Design is perceived by most people to be a discipline where the designer has good control on what he does and the results he wants. The whole design process is something that exist to allow you to create something under certain guiding principles, right?
Well, not entirely, and recently I found a good example.
The other day I stumbled on a nice article on Google+, this one:
I might be wrong (please point me to a good source if I am), but I don’t think that any designer in Google ever thought about this. But this nonetheless happened: Google+ (at least right now) is a good platform to publish comics.
Why things like this happen? Because design doesn’t exist in vacuum, but it has to confront daily with the users, and the users, both as individuals and as a group, are complex systems.

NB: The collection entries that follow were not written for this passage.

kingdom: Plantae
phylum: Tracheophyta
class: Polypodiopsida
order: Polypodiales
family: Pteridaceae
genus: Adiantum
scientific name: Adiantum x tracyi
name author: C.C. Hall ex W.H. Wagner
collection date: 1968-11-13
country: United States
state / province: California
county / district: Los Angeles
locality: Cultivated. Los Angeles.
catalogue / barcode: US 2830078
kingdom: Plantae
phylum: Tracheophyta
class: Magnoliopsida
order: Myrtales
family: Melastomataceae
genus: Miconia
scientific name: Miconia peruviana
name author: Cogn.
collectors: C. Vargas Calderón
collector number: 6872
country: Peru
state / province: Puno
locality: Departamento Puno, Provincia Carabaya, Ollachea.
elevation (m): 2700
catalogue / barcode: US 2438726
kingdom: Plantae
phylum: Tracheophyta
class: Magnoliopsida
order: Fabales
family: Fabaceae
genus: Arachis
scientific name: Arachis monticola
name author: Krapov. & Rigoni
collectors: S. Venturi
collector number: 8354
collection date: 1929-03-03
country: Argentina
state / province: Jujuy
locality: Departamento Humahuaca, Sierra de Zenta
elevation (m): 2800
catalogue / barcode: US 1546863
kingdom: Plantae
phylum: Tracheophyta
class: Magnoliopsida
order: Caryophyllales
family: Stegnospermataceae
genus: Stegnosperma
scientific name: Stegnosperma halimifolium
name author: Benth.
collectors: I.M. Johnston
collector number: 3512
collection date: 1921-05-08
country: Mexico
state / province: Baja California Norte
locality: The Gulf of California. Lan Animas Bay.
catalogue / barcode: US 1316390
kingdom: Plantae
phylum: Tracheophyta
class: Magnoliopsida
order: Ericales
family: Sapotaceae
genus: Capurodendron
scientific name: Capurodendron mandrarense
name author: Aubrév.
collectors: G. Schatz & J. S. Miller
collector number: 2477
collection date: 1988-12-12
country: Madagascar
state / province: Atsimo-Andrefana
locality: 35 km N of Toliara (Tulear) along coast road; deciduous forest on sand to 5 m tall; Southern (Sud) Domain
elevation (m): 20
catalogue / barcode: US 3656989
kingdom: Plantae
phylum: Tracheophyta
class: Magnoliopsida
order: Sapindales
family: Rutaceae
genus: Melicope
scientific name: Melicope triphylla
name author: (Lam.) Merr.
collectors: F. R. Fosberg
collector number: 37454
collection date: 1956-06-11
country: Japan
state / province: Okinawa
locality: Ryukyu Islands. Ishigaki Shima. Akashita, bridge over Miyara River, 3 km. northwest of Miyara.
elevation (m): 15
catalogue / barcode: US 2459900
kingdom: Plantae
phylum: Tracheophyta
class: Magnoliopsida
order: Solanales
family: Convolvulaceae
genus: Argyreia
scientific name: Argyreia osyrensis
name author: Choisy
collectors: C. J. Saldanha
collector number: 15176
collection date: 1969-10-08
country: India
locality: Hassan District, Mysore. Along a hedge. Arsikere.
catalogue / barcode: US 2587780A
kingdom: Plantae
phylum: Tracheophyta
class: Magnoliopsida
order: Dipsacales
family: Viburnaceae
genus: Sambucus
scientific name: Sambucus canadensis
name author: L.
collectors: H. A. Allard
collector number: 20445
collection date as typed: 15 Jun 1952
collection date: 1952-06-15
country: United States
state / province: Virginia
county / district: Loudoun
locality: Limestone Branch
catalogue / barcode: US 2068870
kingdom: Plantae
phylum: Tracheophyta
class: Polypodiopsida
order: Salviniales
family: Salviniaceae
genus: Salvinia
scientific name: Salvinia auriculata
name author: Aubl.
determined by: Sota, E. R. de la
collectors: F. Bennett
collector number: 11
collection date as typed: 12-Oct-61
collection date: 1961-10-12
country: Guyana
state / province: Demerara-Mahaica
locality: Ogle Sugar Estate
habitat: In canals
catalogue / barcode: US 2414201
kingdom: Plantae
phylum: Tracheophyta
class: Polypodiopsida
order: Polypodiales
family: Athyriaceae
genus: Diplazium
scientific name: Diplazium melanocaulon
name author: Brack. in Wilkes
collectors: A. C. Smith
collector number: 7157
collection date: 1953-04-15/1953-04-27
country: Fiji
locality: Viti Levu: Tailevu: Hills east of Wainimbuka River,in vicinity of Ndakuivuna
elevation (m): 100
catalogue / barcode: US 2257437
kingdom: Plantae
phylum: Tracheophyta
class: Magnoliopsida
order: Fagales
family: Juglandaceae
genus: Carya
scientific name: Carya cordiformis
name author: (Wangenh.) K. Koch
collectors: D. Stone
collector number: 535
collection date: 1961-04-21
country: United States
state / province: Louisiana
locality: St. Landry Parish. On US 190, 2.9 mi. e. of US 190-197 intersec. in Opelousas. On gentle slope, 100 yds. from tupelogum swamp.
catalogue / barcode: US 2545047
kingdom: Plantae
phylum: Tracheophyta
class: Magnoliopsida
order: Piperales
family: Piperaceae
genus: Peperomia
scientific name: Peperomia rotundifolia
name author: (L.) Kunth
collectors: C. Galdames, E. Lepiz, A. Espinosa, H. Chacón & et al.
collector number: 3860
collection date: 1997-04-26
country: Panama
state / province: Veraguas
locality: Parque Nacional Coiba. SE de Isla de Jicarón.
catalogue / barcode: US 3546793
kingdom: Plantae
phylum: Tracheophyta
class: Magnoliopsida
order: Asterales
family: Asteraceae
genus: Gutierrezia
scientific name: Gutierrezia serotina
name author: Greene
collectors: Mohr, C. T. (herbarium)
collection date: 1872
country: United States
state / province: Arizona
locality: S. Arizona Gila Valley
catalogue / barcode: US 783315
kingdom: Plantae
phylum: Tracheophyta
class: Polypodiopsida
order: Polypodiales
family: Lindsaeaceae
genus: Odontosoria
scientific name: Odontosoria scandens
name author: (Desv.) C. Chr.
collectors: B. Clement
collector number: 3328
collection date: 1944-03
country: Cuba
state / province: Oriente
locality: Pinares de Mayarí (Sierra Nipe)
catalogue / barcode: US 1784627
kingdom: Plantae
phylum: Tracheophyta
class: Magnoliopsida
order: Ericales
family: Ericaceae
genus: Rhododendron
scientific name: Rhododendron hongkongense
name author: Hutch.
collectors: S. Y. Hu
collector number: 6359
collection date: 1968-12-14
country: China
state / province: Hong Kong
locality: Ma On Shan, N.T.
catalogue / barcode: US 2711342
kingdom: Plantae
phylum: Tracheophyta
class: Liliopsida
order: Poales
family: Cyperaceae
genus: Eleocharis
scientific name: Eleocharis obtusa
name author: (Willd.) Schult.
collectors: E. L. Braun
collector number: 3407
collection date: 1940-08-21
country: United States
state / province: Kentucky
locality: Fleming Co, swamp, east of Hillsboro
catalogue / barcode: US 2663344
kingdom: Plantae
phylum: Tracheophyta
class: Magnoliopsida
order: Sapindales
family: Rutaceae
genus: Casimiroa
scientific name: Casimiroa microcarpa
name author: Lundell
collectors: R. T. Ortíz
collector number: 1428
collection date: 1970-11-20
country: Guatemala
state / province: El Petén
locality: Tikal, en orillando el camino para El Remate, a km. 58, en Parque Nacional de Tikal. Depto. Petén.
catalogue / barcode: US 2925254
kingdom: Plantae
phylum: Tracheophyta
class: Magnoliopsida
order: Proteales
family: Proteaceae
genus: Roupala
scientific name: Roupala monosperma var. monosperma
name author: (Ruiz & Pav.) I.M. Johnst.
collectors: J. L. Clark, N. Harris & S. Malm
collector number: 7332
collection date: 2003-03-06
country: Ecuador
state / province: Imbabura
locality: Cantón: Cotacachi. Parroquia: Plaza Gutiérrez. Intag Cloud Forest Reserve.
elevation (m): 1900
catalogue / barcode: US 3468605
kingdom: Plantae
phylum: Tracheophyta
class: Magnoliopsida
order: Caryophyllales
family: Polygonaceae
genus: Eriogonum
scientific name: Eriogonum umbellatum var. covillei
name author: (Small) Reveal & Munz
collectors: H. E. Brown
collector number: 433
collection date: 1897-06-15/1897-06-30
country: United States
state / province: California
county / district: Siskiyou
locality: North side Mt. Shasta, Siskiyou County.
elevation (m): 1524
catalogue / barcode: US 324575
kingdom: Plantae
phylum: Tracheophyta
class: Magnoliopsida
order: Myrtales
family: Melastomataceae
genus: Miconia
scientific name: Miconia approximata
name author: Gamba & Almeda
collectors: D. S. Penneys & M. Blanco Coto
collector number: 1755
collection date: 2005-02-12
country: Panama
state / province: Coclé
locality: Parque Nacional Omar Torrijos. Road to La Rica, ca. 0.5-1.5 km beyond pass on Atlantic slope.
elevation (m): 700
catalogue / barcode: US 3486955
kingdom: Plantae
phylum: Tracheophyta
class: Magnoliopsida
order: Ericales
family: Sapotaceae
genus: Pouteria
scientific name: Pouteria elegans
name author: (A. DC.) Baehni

So, when you design something you can always predict the end result to a certain extent, and that’s exactly why testing is so important. So important in fact that you shouldn’t design without testing, it’s inherent in it, being that web design, industrial design or else.
This time, the platform turned out to be also very well suited to create online comics, a kind of “discovery” that was found by the users and emerged naturally from an interaction model that was born to support other uses. Things like this happen more often than thought, another recent example was the Facebook profile page pictures hijacking, and not always are good things.
Of course, this specific case might be just an enthusiast user and not a widespread understanding, however, it’s exactly the right kind of weak signals that can be correctly read and acted upon.
The important thing here isn’t to predict these emerging features, but to see that and encourage or discourage them through an iterative design process.